Pożyczka od Narodowego Banku Szwajcarii (SNB) sprawi, że Credit Suisse (CS) będzie pierwszym globalnym bankiem, który otrzyma taką pomoc od czasu światowego kryzysu finansowego w 2008 r.
Władze szwajcarskie poinformowały w środę, że CS spełnia "wymogi kapitałowe i płynnościowe nałożone na banki o znaczeniu systemowym" i że w razie potrzeby może uzyskać wsparcie banku centralnego.
Decyzja została podjęta w związku z poważnym spadkiem kursu akcji Credit Suisse, który wywołał panikę na giełdach i spore obawy przed szerszym kryzysem depozytów bankowych.

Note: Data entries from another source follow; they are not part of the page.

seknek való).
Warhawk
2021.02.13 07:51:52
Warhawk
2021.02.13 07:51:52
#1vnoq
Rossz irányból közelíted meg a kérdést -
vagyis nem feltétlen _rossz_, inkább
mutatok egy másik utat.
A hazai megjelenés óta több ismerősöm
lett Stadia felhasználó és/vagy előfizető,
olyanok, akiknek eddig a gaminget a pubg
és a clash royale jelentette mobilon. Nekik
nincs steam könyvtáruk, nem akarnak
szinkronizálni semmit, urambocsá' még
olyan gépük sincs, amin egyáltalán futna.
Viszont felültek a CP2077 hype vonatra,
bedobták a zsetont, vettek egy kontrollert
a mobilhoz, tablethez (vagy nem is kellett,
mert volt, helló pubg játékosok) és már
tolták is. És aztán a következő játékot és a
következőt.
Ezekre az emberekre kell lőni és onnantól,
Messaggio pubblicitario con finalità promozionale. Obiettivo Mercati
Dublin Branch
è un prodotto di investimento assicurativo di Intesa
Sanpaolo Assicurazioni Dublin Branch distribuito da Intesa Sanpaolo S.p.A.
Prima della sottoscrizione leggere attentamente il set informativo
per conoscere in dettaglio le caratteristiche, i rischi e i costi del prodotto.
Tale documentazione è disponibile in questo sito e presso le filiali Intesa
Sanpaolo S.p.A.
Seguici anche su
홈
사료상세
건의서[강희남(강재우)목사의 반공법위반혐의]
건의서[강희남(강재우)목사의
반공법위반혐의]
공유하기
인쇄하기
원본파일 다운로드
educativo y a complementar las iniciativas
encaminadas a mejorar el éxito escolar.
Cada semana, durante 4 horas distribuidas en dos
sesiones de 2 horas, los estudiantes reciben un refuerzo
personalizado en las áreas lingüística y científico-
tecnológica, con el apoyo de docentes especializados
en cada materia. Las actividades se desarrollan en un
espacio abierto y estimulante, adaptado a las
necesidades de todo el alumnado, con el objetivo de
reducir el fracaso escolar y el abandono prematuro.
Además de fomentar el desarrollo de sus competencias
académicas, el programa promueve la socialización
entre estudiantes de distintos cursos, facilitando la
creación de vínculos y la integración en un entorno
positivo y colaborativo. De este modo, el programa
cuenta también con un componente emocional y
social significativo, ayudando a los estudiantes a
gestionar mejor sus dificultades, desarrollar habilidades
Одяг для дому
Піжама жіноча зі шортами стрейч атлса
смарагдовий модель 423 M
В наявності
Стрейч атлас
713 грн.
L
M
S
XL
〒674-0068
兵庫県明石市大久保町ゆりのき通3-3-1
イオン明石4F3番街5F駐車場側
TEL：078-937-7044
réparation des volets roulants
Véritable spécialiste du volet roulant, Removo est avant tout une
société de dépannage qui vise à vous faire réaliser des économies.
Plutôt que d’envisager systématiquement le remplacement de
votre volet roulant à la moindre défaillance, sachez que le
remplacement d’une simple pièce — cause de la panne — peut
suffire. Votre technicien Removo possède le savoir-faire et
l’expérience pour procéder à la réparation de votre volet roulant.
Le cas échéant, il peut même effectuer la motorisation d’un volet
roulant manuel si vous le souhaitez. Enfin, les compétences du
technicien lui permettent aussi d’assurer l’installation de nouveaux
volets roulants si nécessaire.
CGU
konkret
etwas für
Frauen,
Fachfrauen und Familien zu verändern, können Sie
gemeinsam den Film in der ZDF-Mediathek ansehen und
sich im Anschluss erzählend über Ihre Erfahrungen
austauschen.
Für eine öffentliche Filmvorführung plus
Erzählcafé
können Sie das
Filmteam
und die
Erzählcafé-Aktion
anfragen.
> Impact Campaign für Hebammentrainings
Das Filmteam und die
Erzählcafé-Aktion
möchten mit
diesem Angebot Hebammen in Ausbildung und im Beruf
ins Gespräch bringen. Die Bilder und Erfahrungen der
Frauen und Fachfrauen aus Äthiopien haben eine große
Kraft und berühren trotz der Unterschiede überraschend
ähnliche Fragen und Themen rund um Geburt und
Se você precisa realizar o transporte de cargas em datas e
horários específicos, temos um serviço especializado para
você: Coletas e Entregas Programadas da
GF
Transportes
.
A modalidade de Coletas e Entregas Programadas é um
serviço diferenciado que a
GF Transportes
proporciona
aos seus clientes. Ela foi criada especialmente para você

Wyprzedaż akcji Credit Suisse po wywiadzie telewizyjnym
Akcje Credit Suisse spadły w środę aż o 30 proc. po tym, jak przedstawiciel Saudyjskiego Banku Narodowego – największego akcjonariusza CS – powiedział w wywiadzie telewizyjnym, że absolutnie nie zasili go dodatkowym kapitałem. Później wyjaśnił, że jego stanowcze stanowisko wynika z przestrzegania przepisów regulacyjnych i ograniczeń ustawowych.
Rynek kontynuował sprzedaż akcji Credit Suisse pomimo zapewnień, że bank ma silną bazę płynnościową ze 150 proc. wskaźnikiem depozytów gotówkowych. Chodzi o ilość pieniędzy, jaką bank powinien mieć do dyspozycji jako procent całkowitej kwoty, którą jego klienci zdeponowali w banku.

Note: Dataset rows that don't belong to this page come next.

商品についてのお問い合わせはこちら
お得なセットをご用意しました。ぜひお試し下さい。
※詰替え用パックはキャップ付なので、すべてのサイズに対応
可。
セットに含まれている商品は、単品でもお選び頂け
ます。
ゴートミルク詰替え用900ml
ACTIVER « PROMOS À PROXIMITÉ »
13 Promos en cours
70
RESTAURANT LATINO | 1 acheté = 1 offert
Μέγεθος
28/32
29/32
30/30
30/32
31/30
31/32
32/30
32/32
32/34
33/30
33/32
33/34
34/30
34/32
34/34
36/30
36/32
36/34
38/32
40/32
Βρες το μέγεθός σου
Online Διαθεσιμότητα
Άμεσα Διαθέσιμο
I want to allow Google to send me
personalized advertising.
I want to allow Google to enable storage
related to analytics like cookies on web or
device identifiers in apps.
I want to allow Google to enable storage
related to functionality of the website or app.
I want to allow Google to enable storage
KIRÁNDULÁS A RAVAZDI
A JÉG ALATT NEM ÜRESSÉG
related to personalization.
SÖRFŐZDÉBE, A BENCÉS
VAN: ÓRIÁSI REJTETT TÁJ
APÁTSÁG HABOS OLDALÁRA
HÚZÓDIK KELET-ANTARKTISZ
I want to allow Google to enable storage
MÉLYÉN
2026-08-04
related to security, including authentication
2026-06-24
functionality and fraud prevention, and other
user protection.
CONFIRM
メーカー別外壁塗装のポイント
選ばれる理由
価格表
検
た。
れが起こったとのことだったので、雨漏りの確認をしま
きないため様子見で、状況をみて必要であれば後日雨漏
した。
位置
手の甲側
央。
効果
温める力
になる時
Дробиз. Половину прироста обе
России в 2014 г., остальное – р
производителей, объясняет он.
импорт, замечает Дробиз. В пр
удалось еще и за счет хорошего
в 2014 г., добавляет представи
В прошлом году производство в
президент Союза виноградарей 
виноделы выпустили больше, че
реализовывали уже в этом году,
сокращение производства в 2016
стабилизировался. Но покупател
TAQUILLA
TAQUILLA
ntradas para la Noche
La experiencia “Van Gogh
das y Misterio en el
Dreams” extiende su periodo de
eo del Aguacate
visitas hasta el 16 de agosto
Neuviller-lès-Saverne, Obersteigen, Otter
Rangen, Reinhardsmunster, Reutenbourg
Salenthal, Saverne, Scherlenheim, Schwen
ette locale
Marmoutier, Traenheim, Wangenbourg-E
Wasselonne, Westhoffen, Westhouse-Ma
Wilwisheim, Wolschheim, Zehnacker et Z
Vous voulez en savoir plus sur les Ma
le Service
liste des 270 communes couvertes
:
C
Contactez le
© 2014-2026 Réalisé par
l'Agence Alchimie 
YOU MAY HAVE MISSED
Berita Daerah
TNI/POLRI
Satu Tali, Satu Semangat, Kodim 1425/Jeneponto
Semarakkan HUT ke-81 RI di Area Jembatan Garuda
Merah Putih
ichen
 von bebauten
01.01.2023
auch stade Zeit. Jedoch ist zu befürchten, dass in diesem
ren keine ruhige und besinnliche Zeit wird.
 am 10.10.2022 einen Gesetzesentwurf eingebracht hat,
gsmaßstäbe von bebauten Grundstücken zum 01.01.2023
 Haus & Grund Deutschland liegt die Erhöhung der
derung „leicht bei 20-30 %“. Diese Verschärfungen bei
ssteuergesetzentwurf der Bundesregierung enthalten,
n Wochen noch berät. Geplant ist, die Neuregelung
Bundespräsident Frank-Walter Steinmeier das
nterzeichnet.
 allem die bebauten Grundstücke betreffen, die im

EBC podnosi stopy procentowe
Załamanie na światowych rynkach wywołane upadkiem amerykańskiego Silicon Valley Bank (SVB) w zeszłym tygodniu i pogłębione wątpliwości co do przyszłości Credit Suisse skłoniły część ekonomistów i analityków do spekulacji na temat tego, czy Europejski Bank Centralny (EBC) wstrzyma cykl podwyżek stóp procentowych.

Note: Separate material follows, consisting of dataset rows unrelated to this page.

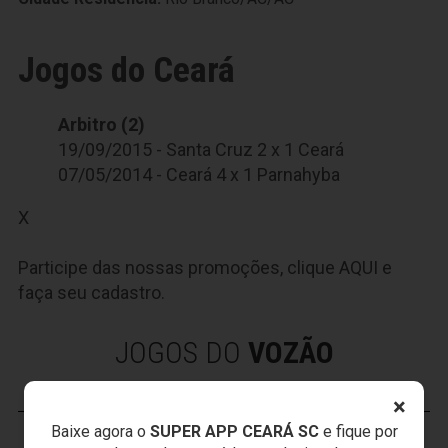
Jogos do Ceará
Arbitro (2)
19/09/2015 - Santa Cruz 2 x 1 Ceará
07/05/2014 - Ceará 4 x 1 Parnahyba
X
Participe das nossas promoções, clique
AQUI
e
faça seu cadastro.
JOGOS DO
VOZÃO
×
Baixe agora o
SUPER APP CEARÁ SC
e fique por
VOZÃO
TV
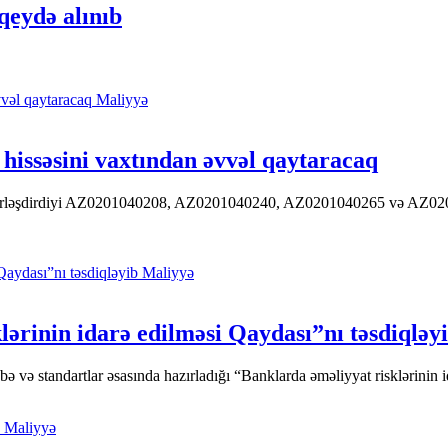
qeydə alınıb
Maliyyə
hissəsini vaxtından əvvəl qaytaracaq
 yerləşdirdiyi AZ0201040208, AZ0201040240, AZ0201040265 və AZ020104
Maliyyə
ərinin idarə edilməsi Qaydası”nı təsdiqləy
ə standartlar əsasında hazırladığı “Banklarda əməliyyat risklərinin id
Maliyyə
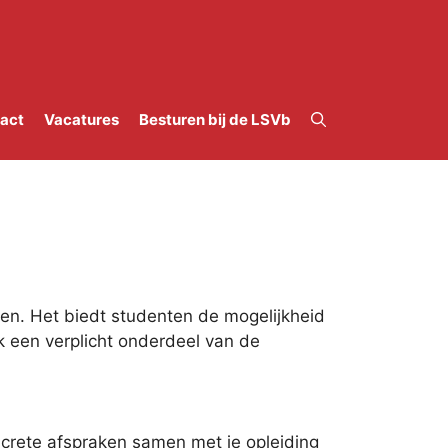
act
Vacatures
Besturen bij de LSVb
iten. Het biedt studenten de mogelijkheid
ok een verplicht onderdeel van de
ncrete afspraken samen met je opleiding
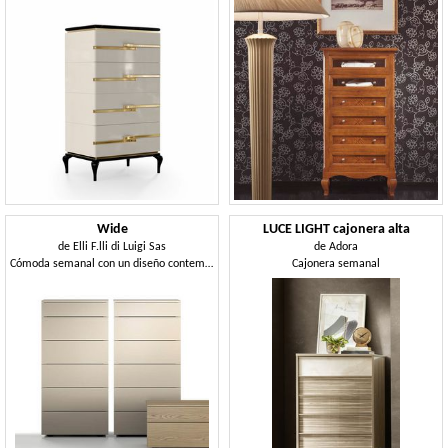
Wide
LUCE LIGHT cajonera alta
de
Elli F.lli di Luigi Sas
de
Adora
Cómoda semanal con un diseño contemporáneo.
Cajonera semanal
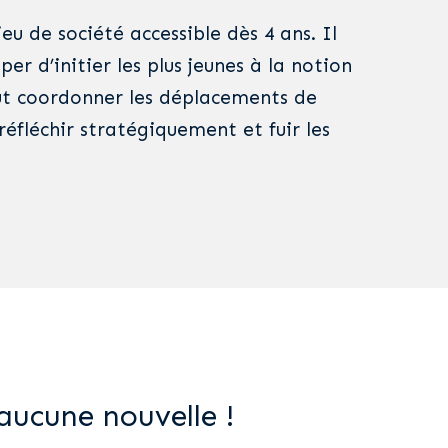
jeu de société accessible dès 4 ans. Il
r d’initier les plus jeunes à la notion
faut coordonner les déplacements de
 réfléchir stratégiquement et fuir les
aucune nouvelle !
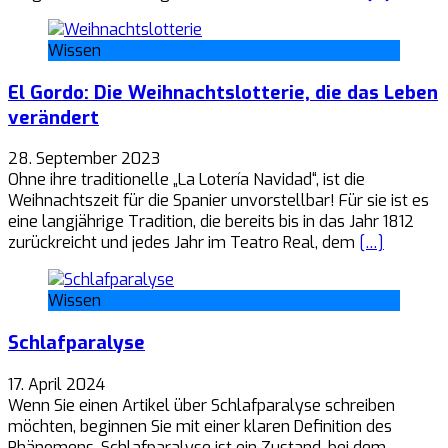
Wissen
El Gordo: Die Weihnachtslotterie, die das Leben
verändert
28. September 2023
Ohne ihre traditionelle „La Lotería Navidad“, ist die
Weihnachtszeit für die Spanier unvorstellbar! Für sie ist es
eine langjährige Tradition, die bereits bis in das Jahr 1812
zurückreicht und jedes Jahr im Teatro Real, dem
[…]
Wissen
Schlafparalyse
17. April 2024
Wenn Sie einen Artikel über Schlafparalyse schreiben
möchten, beginnen Sie mit einer klaren Definition des
Phänomens. Schlafparalyse ist ein Zustand, bei dem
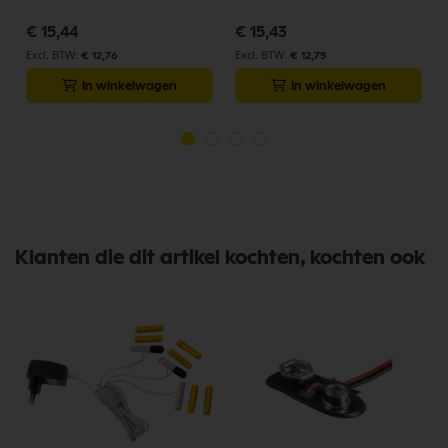
€ 15,44
€ 15,43
€ 12,76
€ 12,75
In winkelwagen
In winkelwagen
Klanten die dit artikel kochten, kochten ook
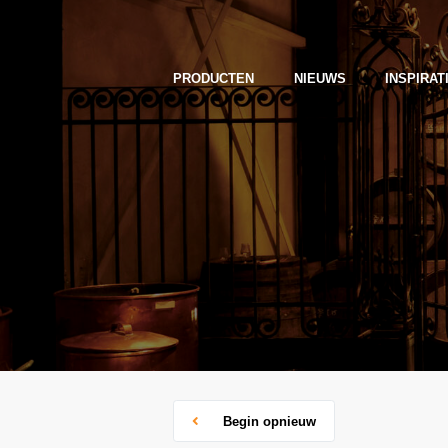
PRODUCTEN
NIEUWS
INSPIRAT
Begin opnieuw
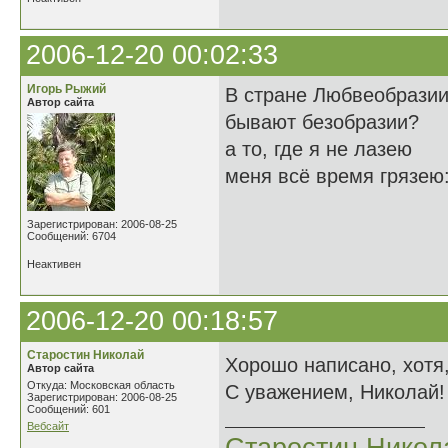
2006-12-20 00:02:33
Игорь Рыжий
В стране Любвеобрази
Автор сайта
бывают безобразии?
а то, где я не лазею
меня всё время грязею:
Зарегистрирован: 2006-08-25
Сообщений: 6704
Неактивен
2006-12-20 00:18:57
Старостин Николай
Хорошо написано, хотя
Автор сайта
Откуда: Московская область
С уважением, Николай!
Зарегистрирован: 2006-08-25
Сообщений: 601
Вебсайт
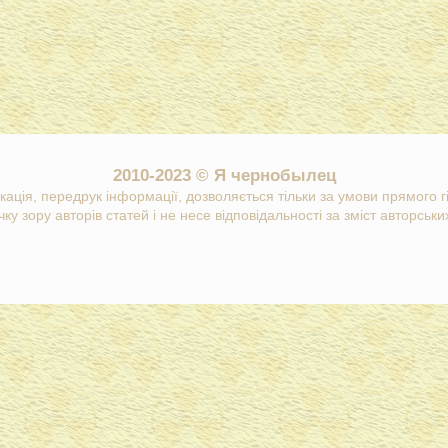
2010-2023 © Я чернобылец
кація, передрук інформації, дозволяється тільки за умови прямого 
ку зору авторів статей і не несе відповідальності за зміст авторських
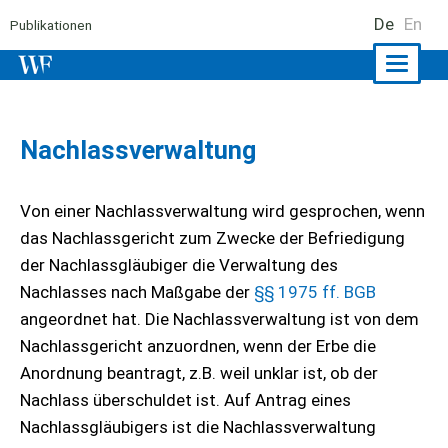
De
En
Publikationen
Naviga
ein-/a
Nachlassverwaltung
Von einer Nachlassverwaltung wird gesprochen, wenn
das Nachlassgericht zum Zwecke der Befriedigung
der Nachlassgläubiger die Verwaltung des
Nachlasses nach Maßgabe der
§§ 1975 ff. BGB
angeordnet hat. Die Nachlassverwaltung ist von dem
Nachlassgericht anzuordnen, wenn der Erbe die
Anordnung beantragt, z.B. weil unklar ist, ob der
Nachlass überschuldet ist. Auf Antrag eines
Nachlassgläubigers ist die Nachlassverwaltung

Jednak bank centralny 20 krajów, które należą do strefy euro, podniósł w czwartek stopy procentowe o 50 punktów bazowych do 3 proc. – najwyższego poziomu od końca 2008 r.
EBC odrzucił sugestie, że jego kampania mająca na celu ograniczenie inflacji stanowi zagrożenie dla stabilności finansowej, argumentując, że sektor bankowy jest obecnie w dużo lepszej sytuacji niż w 2008 r., kiedy wybuchł kryzys finansowy.